Model Diagnostics: Conducting a comprehensive diagnostic analysis of the current model can reveal issues like non-linearity, high-leverage points, or heteroscedasticity, which, once addressed, can improve model performance.
Nature of the Data: What is the context and nature of the data being analyzed? Understanding the domain can often suggest natural transformations or interactions that might be relevant.
Model Fit and Diagnostics: How well does the current model fit the data? Have diagnostic plots been examined for any violations of linear regression assumptions?

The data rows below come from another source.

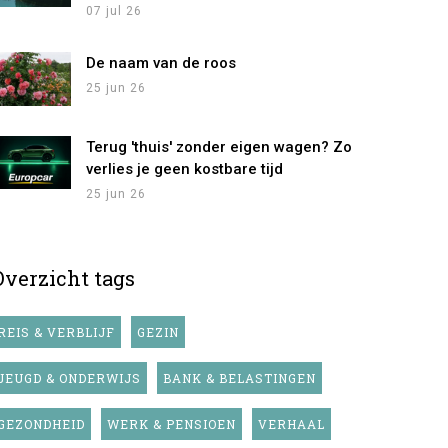
07 jul 26
De naam van de roos
25 jun 26
Terug 'thuis' zonder eigen wagen? Zo
verlies je geen kostbare tijd
25 jun 26
Overzicht tags
REIS & VERBLIJF
GEZIN
JEUGD & ONDERWIJS
BANK & BELASTINGEN
GEZONDHEID
WERK & PENSIOEN
VERHAAL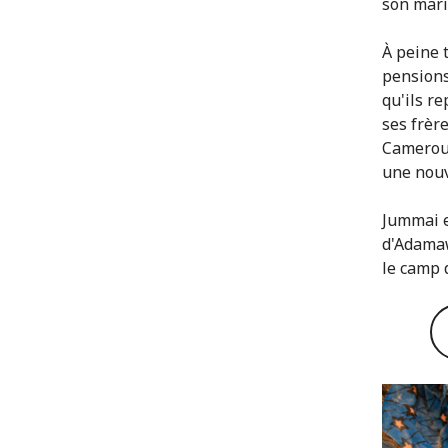
son mari 
À peine 
pensions 
qu'ils r
ses frère
Cameroun
une nouv
Jummai e
d'Adamaw
le camp 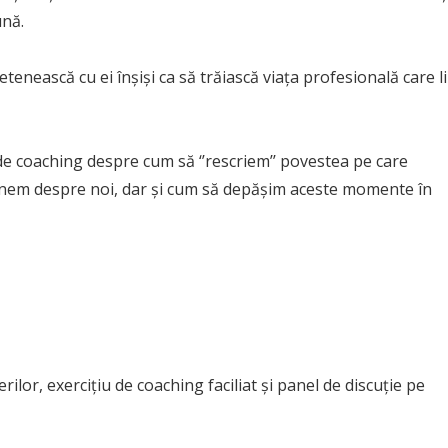
ună.
etenească cu ei înșiși ca să trăiască viața profesională care li
e coaching despre cum să ‘’rescriem’’ povestea pe care
nem despre noi, dar și cum să depășim aceste momente în
ilor, exercițiu de coaching faciliat și panel de discuție pe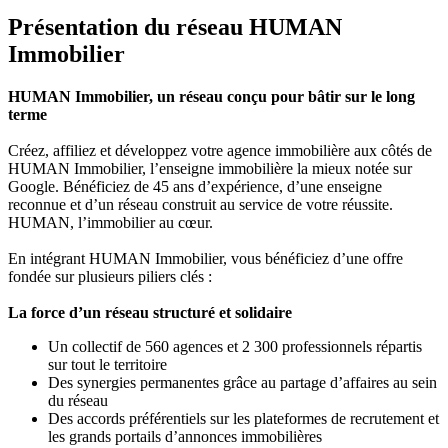
Présentation du réseau HUMAN
Immobilier
HUMAN Immobilier, un réseau conçu pour bâtir sur le long
terme
Créez, affiliez et développez votre agence immobilière aux côtés de
HUMAN Immobilier, l’enseigne immobilière la mieux notée sur
Google. Bénéficiez de 45 ans d’expérience, d’une enseigne
reconnue et d’un réseau construit au service de votre réussite.
HUMAN, l’immobilier au cœur.
En intégrant HUMAN Immobilier, vous bénéficiez d’une offre
fondée sur plusieurs piliers clés :
La force d’un réseau structuré et solidaire
Un collectif de 560 agences et 2 300 professionnels répartis
sur tout le territoire
Des synergies permanentes grâce au partage d’affaires au sein
du réseau
Des accords préférentiels sur les plateformes de recrutement et
les grands portails d’annonces immobilières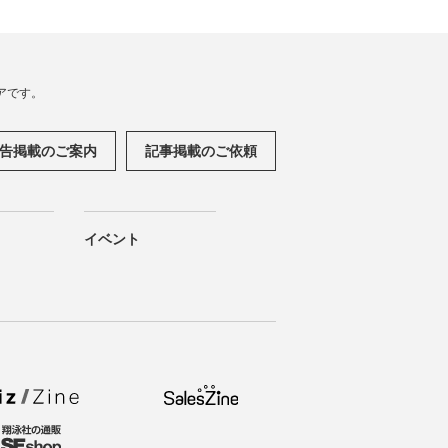
アです。
告掲載のご案内
記事掲載のご依頼
イベント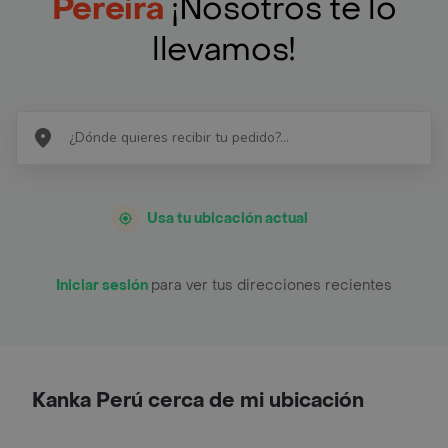
Pereira
¡Nosotros te lo
llevamos!
Usa tu ubicación actual
Iniciar sesión
para ver tus direcciones recientes
Kanka Perú cerca de mi ubicación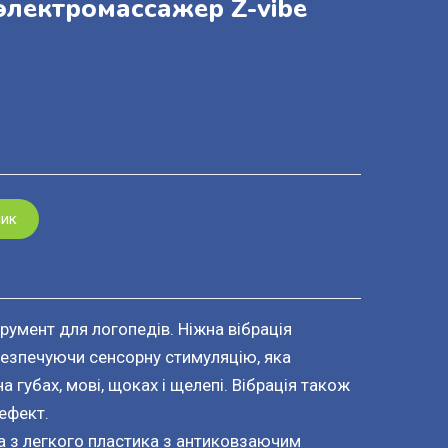
лектромассажер Z-vibe
шик
трумент для логопедів. Ніжна вібрація
безпечуючи сенсорну стимуляцію, яка
 губах, мові, щоках і щелепі. Вібрація також
ефект.
а з легкого пластика з антиковзаючим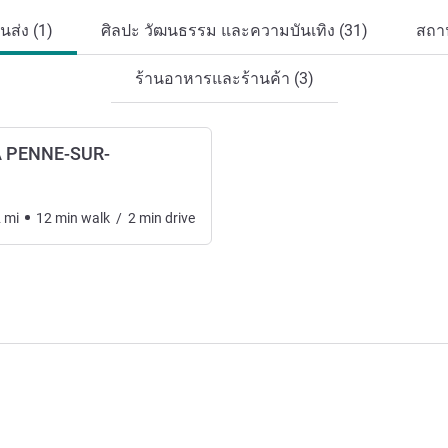
ส่ง (1)
ศิลปะ วัฒนธรรม และความบันเทิง (31)
สถาน
ร้านอาหารและร้านค้า (3)
A PENNE-SUR-
2
mi
12
min
walk
/
2
min
drive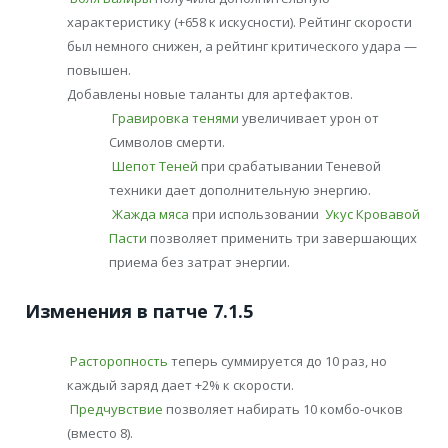
характеристику (+658 к искусности). Рейтинг скорости
был немного снижен, а рейтинг критического удара —
повышен.
Добавлены новые таланты для артефактов.
Гравировка тенями
увеличивает урон от
Символов смерти.
Шепот Теней
при срабатывании Теневой
техники дает дополнительную энергию.
Жажда мяса
при использовании
Укус Кровавой
Пасти
позволяет применить три завершающих
приема без затрат энергии.
Изменения в патче 7.1.5
Расторопность
теперь суммируется до 10 раз, но
каждый заряд дает +2% к скорости.
Предчувствие
позволяет набирать 10 комбо-очков
(вместо 8).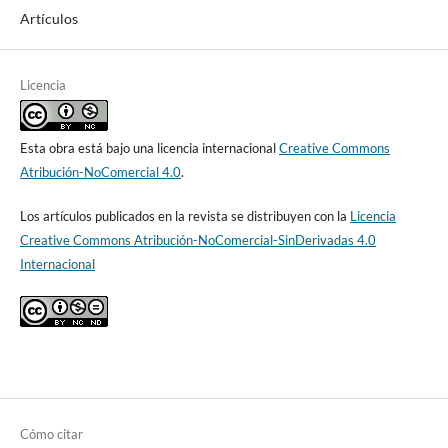
Artículos
Licencia
Esta obra está bajo una licencia internacional
Creative Commons
Atribución-NoComercial 4.0
.
Los artículos publicados en la revista se distribuyen con la
Licencia
Creative Commons Atribución-NoComercial-SinDerivadas 4.0
Internacional
Cómo citar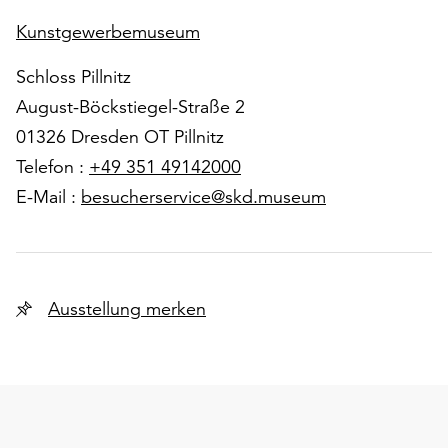
Kunstgewerbemuseum
Schloss Pillnitz
August-Böckstiegel-Straße 2
01326 Dresden OT Pillnitz
Telefon :
+49 351 49142000
E-Mail :
besucherservice@skd.museum
Ausstellung merken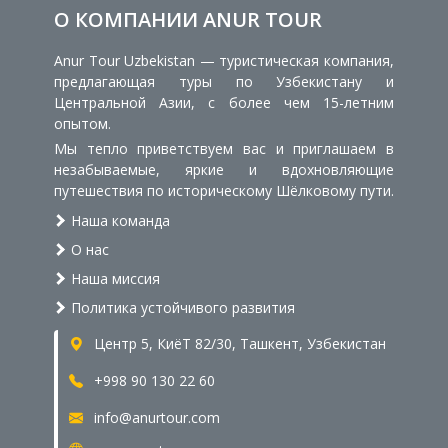
О КОМПАНИИ ANUR TOUR
Anur Tour Uzbekistan — туристическая компания,
предлагающая туры по Узбекистану и
Центральной Азии, с более чем 15-летним
опытом.
Мы тепло приветствуем вас и приглашаем в
незабываемые, яркие и вдохновляющие
путешествия по историческому Шёлковому пути.
Наша команда
О нас
Наша миссия
Политика устойчивого развития
Центр 5, КиёТ 82/30, Ташкент, Узбекистан
+998 90 130 22 60
info@anurtour.com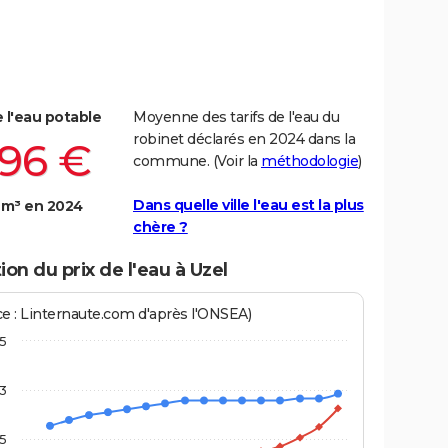
e l'eau potable
Moyenne des tarifs de l'eau du
robinet déclarés en 2024 dans la
,96 €
commune. (Voir la
méthodologie
)
Dans quelle ville l'eau est la plus
 m³ en 2024
chère ?
ion du prix de l'eau à Uzel
ce : Linternaute.com d'après l'ONSEA)
,5
3
,5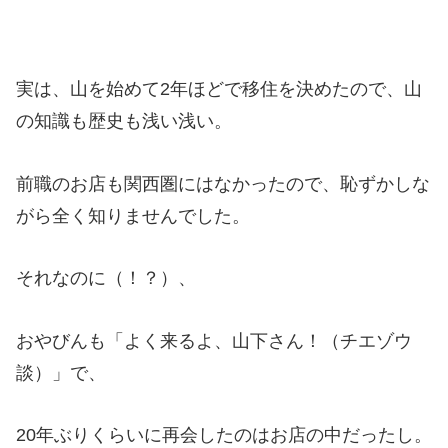
実は、山を始めて2年ほどで移住を決めたので、山
の知識も歴史も浅い浅い。
前職のお店も関西圏にはなかったので、恥ずかしな
がら全く知りませんでした。
それなのに（！？）、
おやびんも「よく来るよ、山下さん！（チエゾウ
談）」で、
20年ぶりくらいに再会したのはお店の中だったし。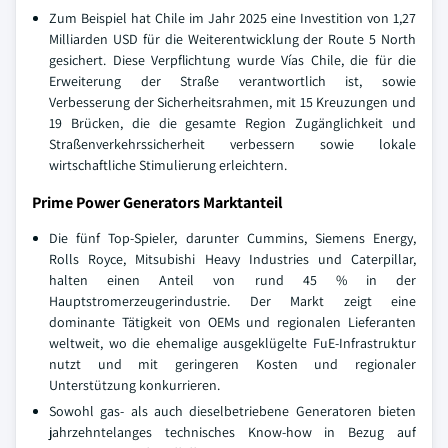
Zum Beispiel hat Chile im Jahr 2025 eine Investition von 1,27
Milliarden USD für die Weiterentwicklung der Route 5 North
gesichert. Diese Verpflichtung wurde Vías Chile, die für die
Erweiterung der Straße verantwortlich ist, sowie
Verbesserung der Sicherheitsrahmen, mit 15 Kreuzungen und
19 Brücken, die die gesamte Region Zugänglichkeit und
Straßenverkehrssicherheit verbessern sowie lokale
wirtschaftliche Stimulierung erleichtern.
Prime Power Generators Marktanteil
Die fünf Top-Spieler, darunter Cummins, Siemens Energy,
Rolls Royce, Mitsubishi Heavy Industries und Caterpillar,
halten einen Anteil von rund 45 % in der
Hauptstromerzeugerindustrie. Der Markt zeigt eine
dominante Tätigkeit von OEMs und regionalen Lieferanten
weltweit, wo die ehemalige ausgeklügelte FuE-Infrastruktur
nutzt und mit geringeren Kosten und regionaler
Unterstützung konkurrieren.
Sowohl gas- als auch dieselbetriebene Generatoren bieten
jahrzehntelanges technisches Know-how in Bezug auf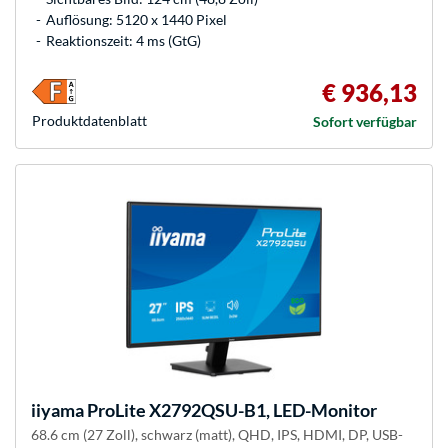
Auflösung: 5120 x 1440 Pixel
Reaktionszeit: 4 ms (GtG)
€ 936,13
Produkt­datenblatt
Sofort verfügbar
iiyama
ProLite X2792QSU-B1, LED-Monitor
68.6 cm (27 Zoll), schwarz (matt), QHD, IPS, HDMI, DP, USB-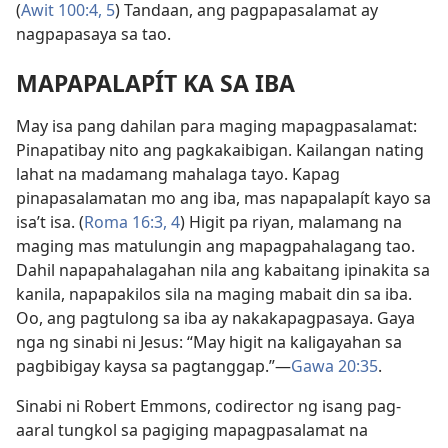
(
Awit 100:4, 5
) Tandaan, ang pagpapasalamat ay
nagpapasaya sa tao.
MAPAPALAPÍT KA SA IBA
May isa pang dahilan para maging mapagpasalamat:
Pinapatibay nito ang pagkakaibigan. Kailangan nating
lahat na madamang mahalaga tayo. Kapag
pinapasalamatan mo ang iba, mas napapalapít kayo sa
isa’t isa. (
Roma 16:3, 4
) Higit pa riyan, malamang na
maging mas matulungin ang mapagpahalagang tao.
Dahil napapahalagahan nila ang kabaitang ipinakita sa
kanila, napapakilos sila na maging mabait din sa iba.
Oo, ang pagtulong sa iba ay nakakapagpasaya. Gaya
nga ng sinabi ni Jesus: “May higit na kaligayahan sa
pagbibigay kaysa sa pagtanggap.”​—
Gawa 20:35
.
Sinabi ni Robert Emmons, codirector ng isang pag-
aaral tungkol sa pagiging mapagpasalamat na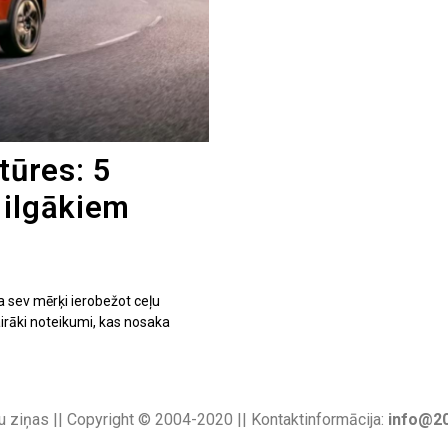
tūres: 5
 ilgākiem
 sev mērķi ierobežot ceļu
airāki noteikumi, kas nosaka
u ziņas || Copyright © 2004-2020 || Kontaktinformācija:
info@20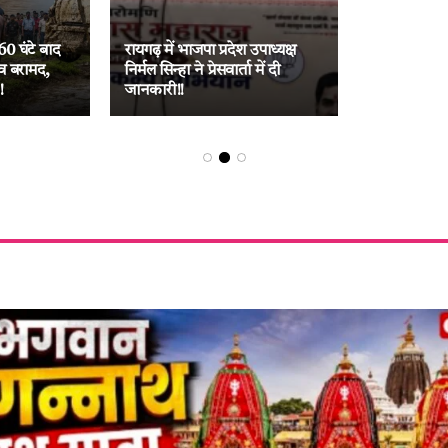
60 घंटे बाद
रायगढ़ में भाजपा प्रदेश उपाध्यक्ष
व बरामद,
निर्मल सिन्हा ने प्रेसवार्ता में दी
!
जानकारी!!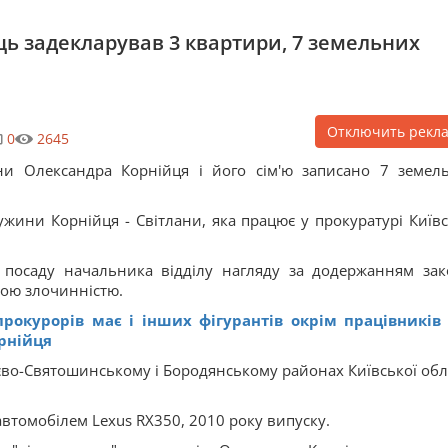
ць задекларував 3 квартири, 7 земельних
Отключить рекл
0
2645
ни Олександра Корнійця і його сім'ю записано 7 земел
ужини Корнійця - Світлани, яка працює у прокуратурі Київс
 посаду начальника відділу нагляду за додержанням зак
ною злочинністю.
рокурорів має і інших фігурантів окрім працівників
рнійця
Києво-Святошинському і Бородянському районах Київської обла
автомобілем Lexus RX350, 2010 року випуску.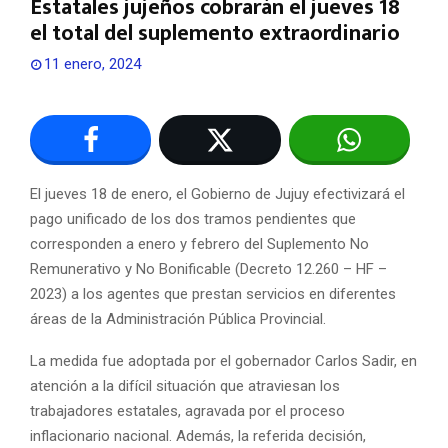
Estatales jujeños cobrarán el jueves 18
el total del suplemento extraordinario
11 enero, 2024
El jueves 18 de enero, el Gobierno de Jujuy efectivizará el
pago unificado de los dos tramos pendientes que
corresponden a enero y febrero del Suplemento No
Remunerativo y No Bonificable (Decreto 12.260 – HF –
2023) a los agentes que prestan servicios en diferentes
áreas de la Administración Pública Provincial.
La medida fue adoptada por el gobernador Carlos Sadir, en
atención a la difícil situación que atraviesan los
trabajadores estatales, agravada por el proceso
inflacionario nacional. Además, la referida decisión,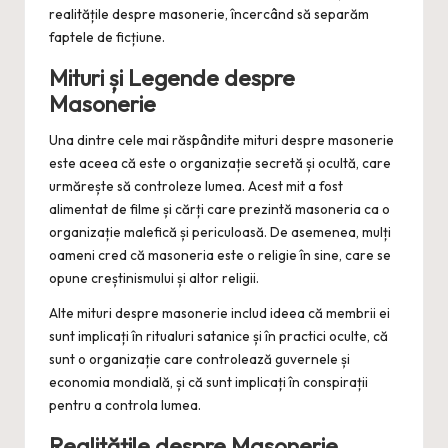
realitățile despre masonerie, încercând să separăm
faptele de ficțiune.
Mituri și Legende despre
Masonerie
Una dintre cele mai răspândite mituri despre masonerie
este aceea că este o organizație secretă și ocultă, care
urmărește să controleze lumea. Acest mit a fost
alimentat de filme și cărți care prezintă masoneria ca o
organizație malefică și periculoasă. De asemenea, mulți
oameni cred că masoneria este o religie în sine, care se
opune creștinismului și altor religii.
Alte mituri despre masonerie includ ideea că membrii ei
sunt implicați în ritualuri satanice și în practici oculte, că
sunt o organizație care controlează guvernele și
economia mondială, și că sunt implicați în conspirații
pentru a controla lumea.
Realitățile despre Masonerie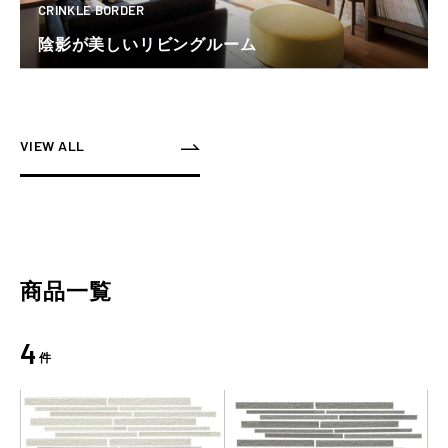
CRINKLE BORDER
陰影が美しいリビングルーム
VIEW ALL
商品一覧
4
件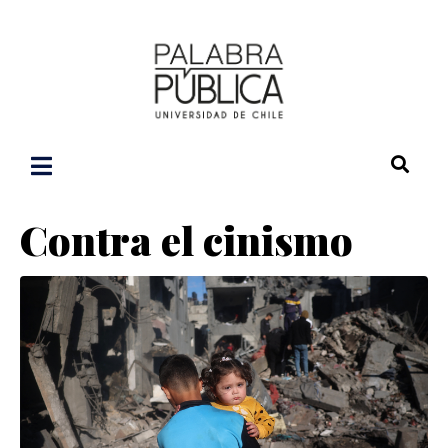
Contra el cinismo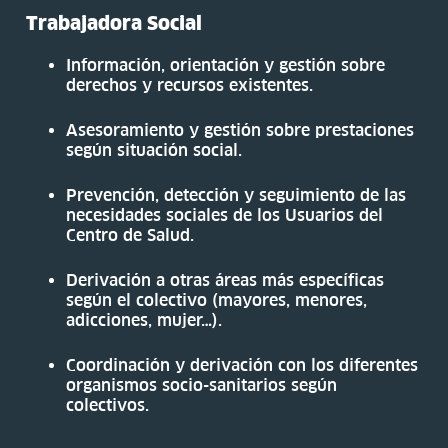
Trabajadora Social
Información, orientación y gestión sobre
derechos y recursos existentes.
Asesoramiento y gestión sobre prestaciones
según situación social.
Prevención, detección y seguimiento de las
necesidades sociales de los Usuarios del
Centro de Salud.
Derivación a otras áreas más específicas
según el colectivo (mayores, menores,
adicciones, mujer…).
Coordinación y derivación con los diferentes
organismos socio-sanitarios según
colectivos.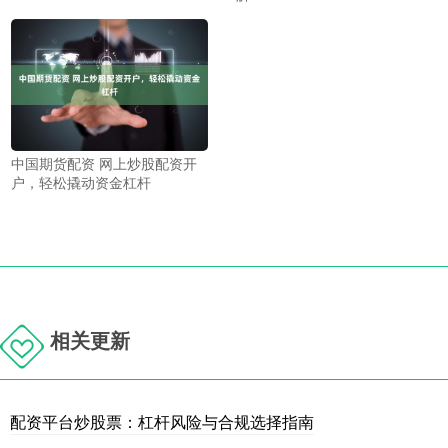
中国期货配资 网上炒股配资开
户，轻松撬动资金杠杆
相关更新
配资平台炒股票：杠杆风险与合规选择指南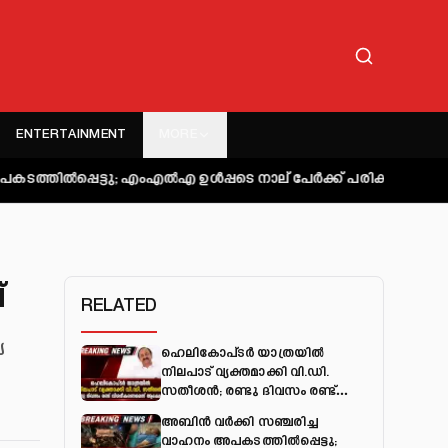
ENTERTAINMENT
MORE
; എംഎല്‍എ ഉള്‍പ്പടെ നാല് പേര്‍ക്ക് പരിക്ക്
കുറ്റിപ്പുറം ബസ് 
്
RELATED
യ
ഹെലികോപ്ടർ യാത്രയിൽ
നിലപാട് വ്യക്തമാക്കി വി.ഡി.
സതീശൻ; രണ്ടു ദിവസം രണ്ട്
വിശദീകരണമെന്ന് ആക്ഷേപം
അബിന്‍ വര്‍ക്കി സഞ്ചരിച്ച
വാഹനം അപകടത്തില്‍പ്പെട്ടു;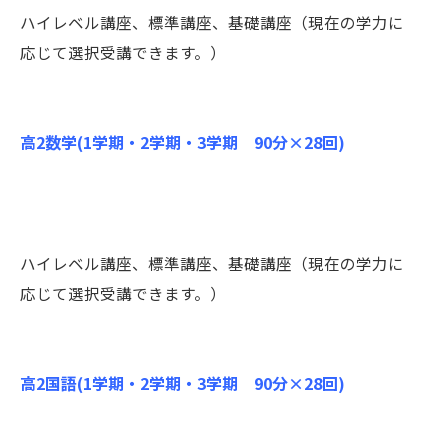
ハイレベル講座、標準講座、基礎講座（現在の学力に
応じて選択受講できます。）
高2数学(1学期・2学期・3学期 90分×28回)
ハイレベル講座、標準講座、基礎講座（現在の学力に
応じて選択受講できます。）
高2国語(1学期・2学期・3学期 90分×28回)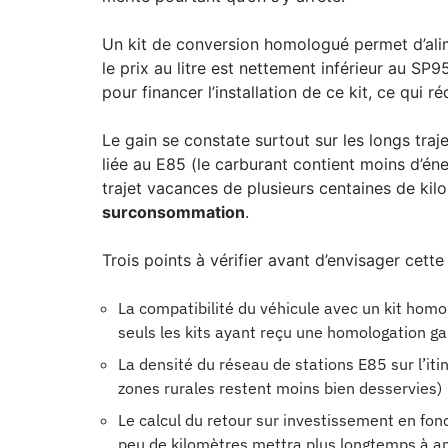
Un kit de conversion homologué permet d’ali
le prix au litre est nettement inférieur au SP
pour financer l’installation de ce kit, ce qui r
Le gain se constate surtout sur les longs tra
liée au E85 (le carburant contient moins d’éne
trajet vacances de plusieurs centaines de kil
surconsommation
.
Trois points à vérifier avant d’envisager cette
La compatibilité du véhicule avec un kit homo
seuls les kits ayant reçu une homologation ga
La densité du réseau de stations E85 sur l’iti
zones rurales restent moins bien desservies)
Le calcul du retour sur investissement en fon
peu de kilomètres mettra plus longtemps à amo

Distribution of Predictors: Are the distributions of the continuous predictors skewed or have outliers that could affect the model?
Previous Model Adjustments: Have any transformations or interactions been tried previously? If so, what was the outcome?
Model Evaluation Metrics: Which metrics are being used to evaluate model accuracy? Different metrics can provide different insights into the model’s performance.
Target Variable’s Characteristics: Are there any peculiarities in the target variable, like a skewed distribution, that might require transformation?
Model Complexity Concerns: Is there a concern about overfitting? Understanding their position on the trade-off between model complexity and interpretability can guide the choice of techniques.
By addressing these areas and questions, the modeler can potentially uncover new avenues for improving their model’s prediction accuracy.